Alaska officials will be “making adjustments” in 2010 to ensure more fish end up in Alaskan nets.

“Obviously, while still meeting our border passage obligation,” added Crome.

“We’ll take what we learned this year, and figure out how to get the fish across the border, yet still be less restrictive on the Alaska side,” said Steve Hayes, Yukon River area manager for the Alaska Department of Fish and Game.

“In the end, it may not be as restrictive next year,” he said.

An editorial in the Fairbanks Daily News-Miner described the disparate Alaska/Yukon salmon harvest with a quote by Charles Dickens: “It was the best of times, it was the worst of times.”

With Parnell’s call for a declaration introduced only two weeks after Sarah Palin left office, the letter is being seen as a key policy shift by the new Alaska governor.

“(Palin) didn’t care about the plight of people on the lower Yukon (in Alaska),” said Myron Naneng, president of the Alaska Association of Village Council Presidents.

“I think we have more focused leadership ... instead of someone that wants national attention,” he said.

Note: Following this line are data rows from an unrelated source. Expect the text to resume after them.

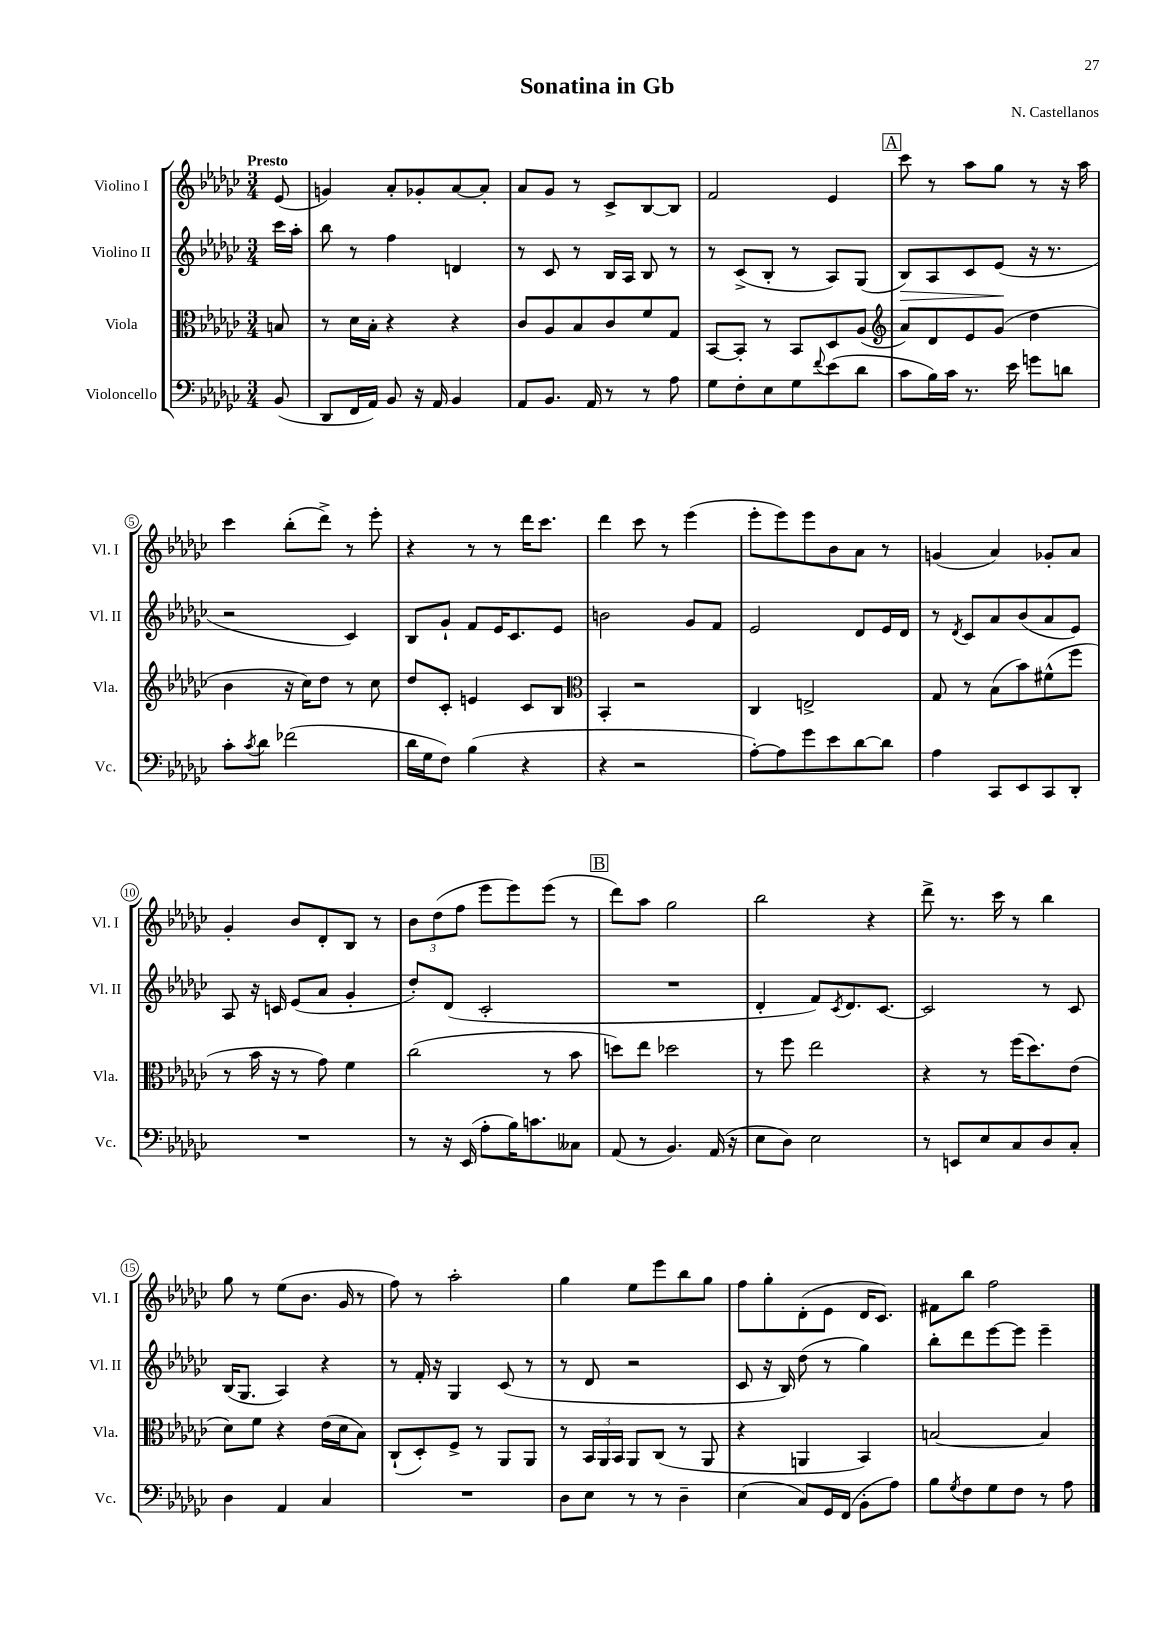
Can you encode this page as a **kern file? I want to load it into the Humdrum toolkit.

**kern	**kern	**kern	**dynam	**kern
*part4	*part3	*part2	*part2	*part1
*staff4	*staff3	*staff2	*staff2	*staff1
*I"Violoncello	*I"Viola	*I"Violino II	*	*I"Violino I
*I'Vc.	*I'Vla.	*I'Vl. II	*	*I'Vl. I
*clefF4	*clefC3	*clefG2	*	*clefG2
*k[b-e-a-d-g-c-]	*k[b-e-a-d-g-c-]	*k[b-e-a-d-g-c-]	*	*k[b-e-a-d-g-c-]
*M3/4	*M3/4	*M3/4	*	*M3/4
=	=	=	=	=
!	!	!	!	!LO:TX:a:B:t=Presto
(8BB-/	8Bn/	16ccc-\LL	.	(8e-/
.	.	16aa-'\JJ	.	.
=1	=1	=1	=1	=1
8DD-/L	8r	8bb-\	.	4gn/)
16FF/L	16d-\LL	8r	.	.
16AA-/JJ)	16B-'\JJ	.	.	.
8BB-/	4r	4ff\	.	8a-'/L
16r	.	.	.	8g-X'/
16AA-/	.	.	.	.
4BB-/	4r	4dn/	.	[8a-/
.	.	.	.	8a-'/J]
=2	=2	=2	=2	=2
8AA-/L	8c-/L	8r	.	8a-/L
8.BB-/J	8A-/	8c-/	.	8g-/J
.	8B-/	8r	.	8r
16AA-/	.	.	.	.
8r	8c-/	16B-/LL	.	8c-^/L
.	.	16A-/JJ	.	.
8r	8f/	8B-/	.	[8B-/
8A-\	8G-/J	8r	.	8B-/J]
=3	=3	=3	=3	=3
8G-\L	[8BB-/L	8r	.	2f/
8F'\	8BB-'/J]	(8c-^/L	.	.
8E-\	8r	8B-'/J	.	.
8G-\	8BB-/L	8r	.	.
8qqf/	.	.	.	.
(8e-\	8D-/	8A-/L)	.	4e-/
8d-\J	(8A-/J	(8G-/J	.	.
!!LO:REH:place=s1:t=A
=4	=4	=4	=4	=4
*	*clefG2	*	*	*
!	!	!	!LO:HP:b	!
8c-\L	8a-/L)	8B-/L)	>	8ccc-\
16B-\L)	8d-/	8A-/	.	8r
16c-\JJ	.	.	.	.
8.r	8e-/	8c-/	.	8aa-\L
.	(8g-/J	(8e-/J	.	8gg-\J
16e-\	.	.	.	.
8gn\L	4dd-\	16r	]	8r
.	.	8.r	.	.
8dn\J	.	.	.	16r
.	.	.	.	16aa-\
!!LO:LB:g=z
=5	=5	=5	=5	=5
8c-'\L	4b-\	2r	.	4ccc-\
8qc-/	.	.	.	.
8d-\J	.	.	.	.
(2f-X\	16r	.	.	(8bb-'\L
.	16cc-\KL)	.	.	.
.	8dd-\J	.	.	8ddd-^\J)
.	8r	4c-/)	.	8r
.	8cc-\	.	.	8eee-'\
=6	=6	=6	=6	=6
16d-\LL	8dd-/L	8B-/L	.	4r
16G-\J	.	.	.	.
8F\J)	8c-'/J	8g-`/J	.	.
(4B-\	4en/	8f/L	.	8r
.	.	16e-/K	.	8r
.	.	8.c-/	.	.
4r	8c-/L	.	.	16ddd-\KL
.	.	.	.	8.ccc-\J
.	8B-/J	8e-/J	.	.
=7	=7	=7	=7	=7
*	*clefC3	*	*	*
4r	4BB-'/	2bn\	.	4ddd-\
2r	2r	.	.	8ccc-\
.	.	.	.	8r
.	.	8g-/L	.	(4eee-\
.	.	8f/J	.	.
=8	=8	=8	=8	=8
[8A-'\L)	4C-/	2e-/	.	8eee-'\L
8A-\]	.	.	.	8eee-\)
8g-\	2En^/	.	.	8eee-\
8e-\	.	.	.	8b-\
[8d-\	.	8d-/L	.	8a-\J
8d-\J]	.	16e-/L	.	8r
.	.	16d-/JJ	.	.
=9	=9	=9	=9	=9
4A-\	8G-/	8r	.	(4gn/
.	.	8qd-/	.	.
.	8r	8c-/L	.	.
8CC-/L	(8B-\L	8a-/	.	4a-/)
8EE-/	8b-\)	(8b-/	.	.
8CC-/	(8f#X^^\	8a-/	.	8g-X'/L
8DD-'/J	8ff\J	8e-/J)	.	8a-/J
!!LO:LB:g=z
=10	=10	=10	=10	=10
2.r	8r	8A-/	.	4g-'/
.	16b-\	16r	.	.
.	16r	16cn/	.	.
.	8r	(8e-/L	.	8b-/L
.	8g-\)	8a-/J	.	8d-'/
.	4f\	4g-'/	.	8B-/J
.	.	.	.	8r
=11	=11	=11	=11	=11
8r	(2cc-\	8dd-'/L)	.	12b-\L
.	.	.	.	(12dd-\
16r	.	(8d-/J	.	.
.	.	.	.	12ff\J
(16EE-/	.	.	.	.
8A-'\L	.	2c-'/	.	8eee-\L
16B-\K)	.	.	.	8eee-\)
8.cn\	.	.	.	.
.	8r	.	.	(8eee-\J
8C--X\J	8b-\	.	.	8r
!!LO:REH:place=s1:t=B
=12	=12	=12	=12	=12
(8AA-/	8ddn\L)	2.r	.	8ddd-\L)
8r	8ee-\J	.	.	8aa-\J
4.BB-/)	2dd-X\	.	.	2gg-\
(16AA-/	.	.	.	.
16r	.	.	.	.
=13	=13	=13	=13	=13
8E-\L	8r	4d-'/	.	2bb-\
8D-\J)	8ff\	.	.	.
2E-\	2ee-\	8f/L)	.	.
.	.	8qc-/	.	.
.	.	8.d-/	.	.
.	.	.	.	4r
.	.	[8.c-/J	.	.
=14	=14	=14	=14	=14
8r	4r	2c-/]	.	8ddd-^\
8EEn/L	.	.	.	8.r
8E-/	8r	.	.	.
.	.	.	.	16ccc-\
8C-/	(16ff\KL	.	.	8r
.	8.dd-\)	.	.	.
8D-/	.	8r	.	4bb-\
8C-'/J	(8e-\J	8c-/	.	.
!!LO:LB:g=z
=15	=15	=15	=15	=15
4D-\	8d-\L)	(16B-/KL	.	8gg-\
.	.	8.G-/J	.	.
.	8f\J	.	.	8r
4AA-/	4r	4A-/)	.	(8ee-\L
.	.	.	.	8.b-\J
4C-/	(16e-\LL	4r	.	.
.	16d-\J	.	.	16g-/
.	8B-\J)	.	.	8r
=16	=16	=16	=16	=16
2.r	(8C-`/L	8r	.	8ff\)
.	8D-'/)	16f'/	.	8r
.	.	16r	.	.
.	8F^/J	4G-/	.	2aa-'\
.	8r	.	.	.
.	8AA-/L	(8c-/	.	.
.	8AA-/J	8r	.	.
=17	=17	=17	=17	=17
8D-\L	8r	8r	.	4gg-\
8E-\J	24BB-/LL	8d-/	.	.
.	24AA-/	.	.	.
.	24BB-/JJ	.	.	.
8r	8AA-/L	2r	.	8ee-\L
8r	(8C-/J	.	.	8eee-\
4D-~\	8r	.	.	8bb-\
.	8AA-/	.	.	8gg-\J
=18	=18	=18	=18	=18
(4E-\	4r	8c-/	.	8ff\L
.	.	16r	.	8gg-'\
.	.	16B-/)	.	.
8C-/L)	4AAn/	(8dd-\	.	(8d-'\
16GG-/L	.	8r	.	8e-\J
(16FF/JJ	.	.	.	.
8BB-'\L	4BB-/)	4gg-\)	.	16d-/KL
.	.	.	.	8.c-/J)
8A-\J)	.	.	.	.
=19	=19	=19	=19	=19
8B-\L	[2Bn/	8bb-'\L	.	8f#X\L
8qG-/	.	.	.	.
8F\	.	8ddd-\	.	8bb-\J
8G-\	.	[8eee-\	.	2ff\
8F\J	.	8eee-\J]	.	.
8r	4B/]	4eee-~\	.	.
8A-\	.	.	.	.
==	==	==	==	==
*-	*-	*-	*-	*-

The call for a disaster declaration is not so much a Parnell-versus-Palin decision, but a “timing issue,” said Crome.

Palin was still in office when Alaska first pondered the declaration, but state officials were waiting to see if the season would be bad enough to warrant the request.

“(The salmon) can surprise us, and they do surprise us every once in a while,” said Crome.

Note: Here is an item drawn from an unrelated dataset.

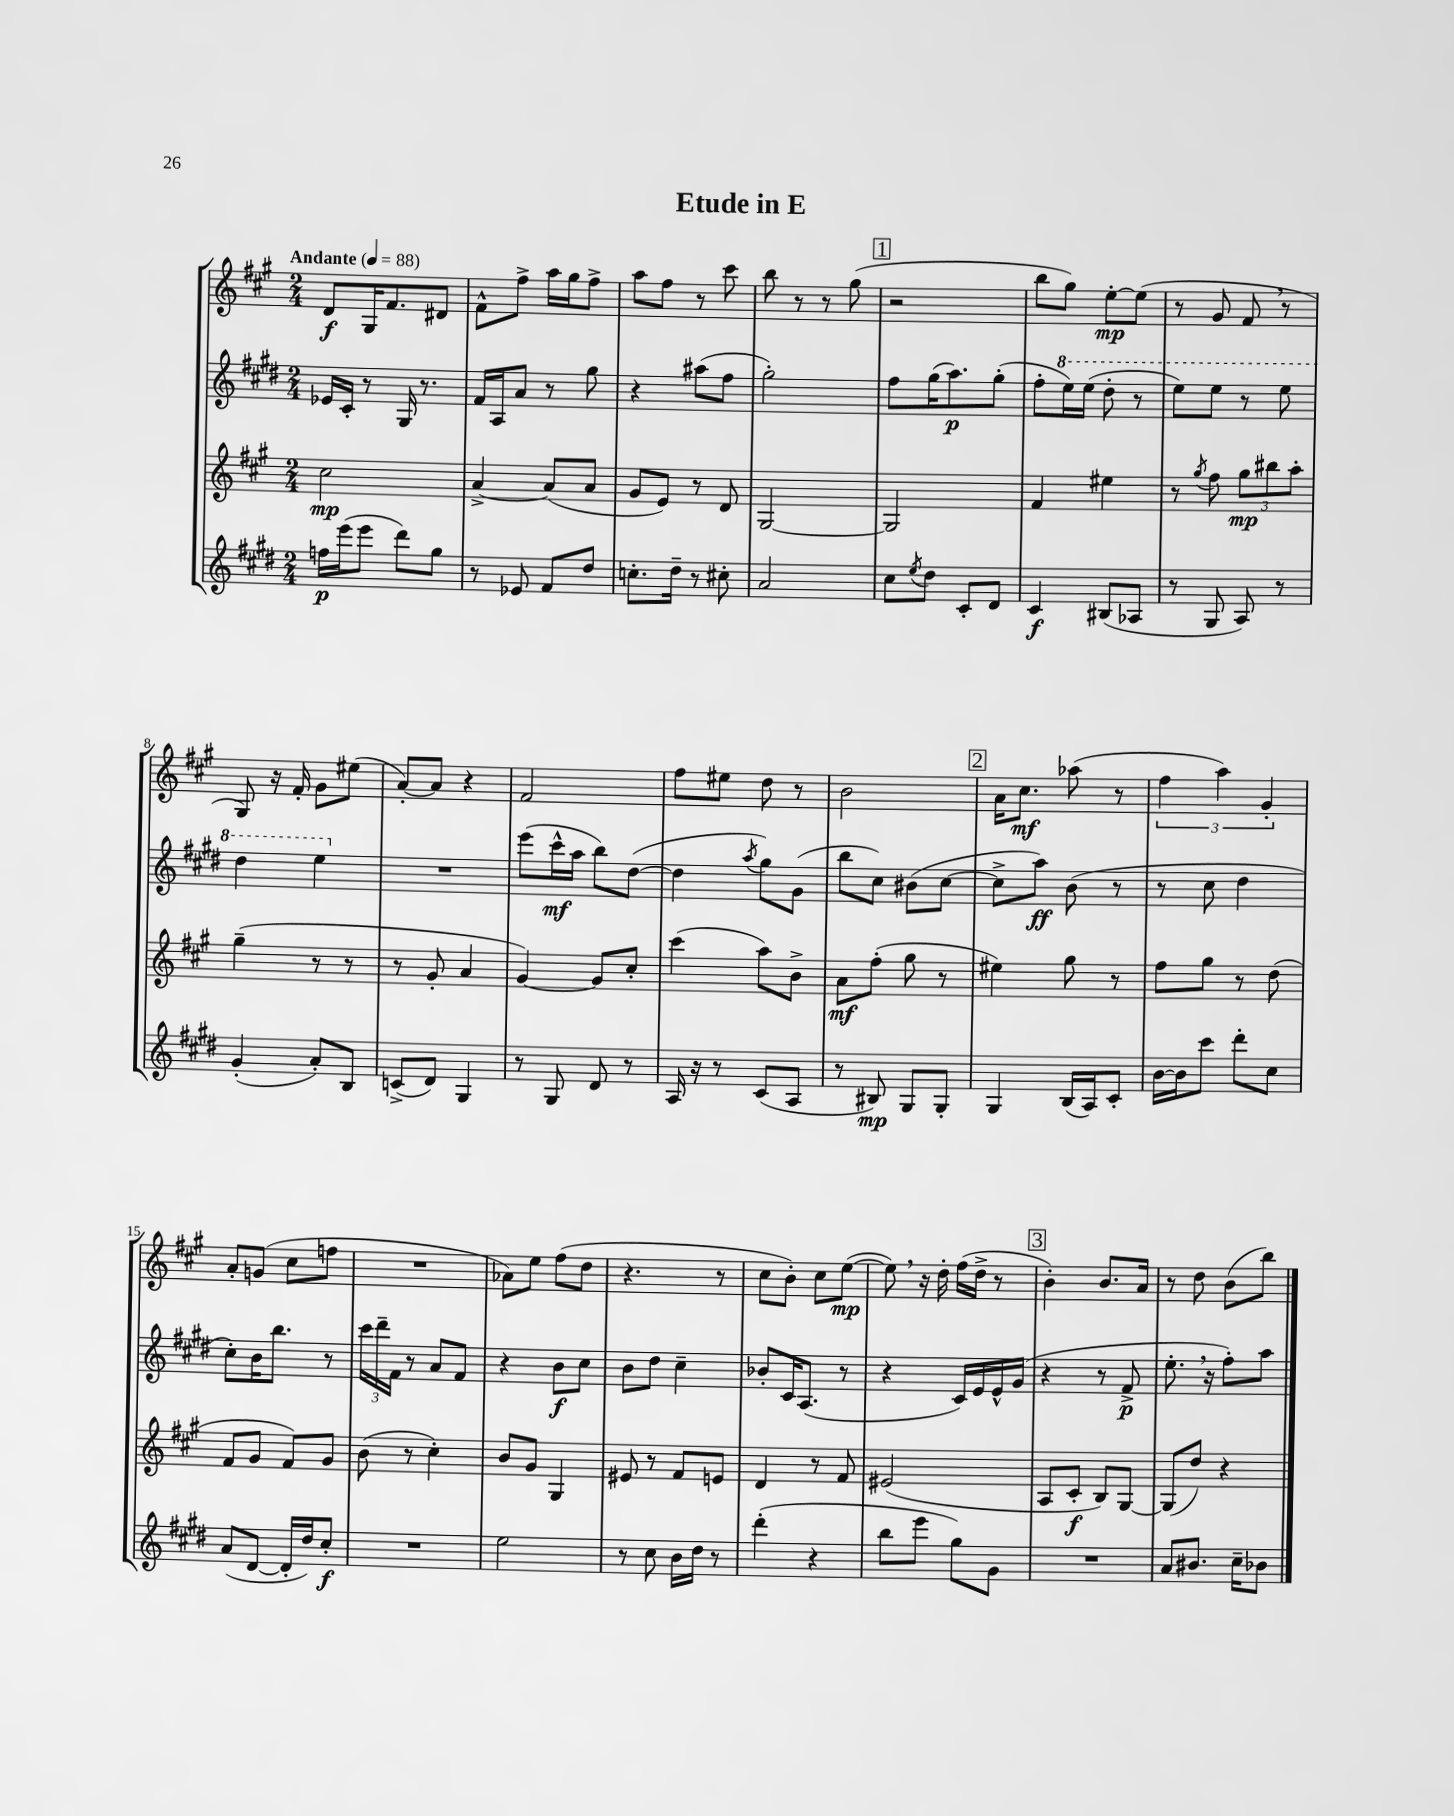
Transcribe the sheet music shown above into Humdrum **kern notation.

US fishery disasters have been declared on salmon rivers in California and Oregon.

“The current situation is similar to, or more severe, than those situations,” wrote Parnell.

In California and Oregon, collapsed salmon populations have largely resulted in mass unemployment.

In Alaska, the collapse of Yukon River stocks have resulted in a humanitarian crisis.

Last summer’s poor salmon run forced Yukon villagers to call for emergency shipments of food aid.

“Commercial fishing is the only identified industry in the region that brings new money into the economy,” wrote Parnell.

Residents on the lower Yukon have “a total reliance on one resource for food and income,” said Crome.

“You have very limited alternate employment opportunities, not a lot of other things going on in the economy of the region, high cost of living - these folks have been hit very hard,” she said.

The estimated average household income for the lower Yukon River is $31,866.

By contrast, the US-wide median income is $50,233.

“(The lower Yukon) is one of the poorest regions in the entire US,” said John Halsinger, the director of commercial fisheries for the Alaska Department of Fish and Game.

On top of that, villagers face extremely high living costs.

A four-litre jug of milk can cost $15.

Fuel is more than $2 a litre.

“This combination of factors makes the loss of income from the commercial fishery critical,” wrote Parnell.

For isolated Yukon River villages, salmon is often the only hope of bringing in an income.

“Subsistence and commercial fishing are really the backbone of the economy for the entire Yukon River on the US side,” said Halsinger.

“There really isn’t a lot of opportunity for Yukon River villagers to shift over into other ways of earning a living,” he said.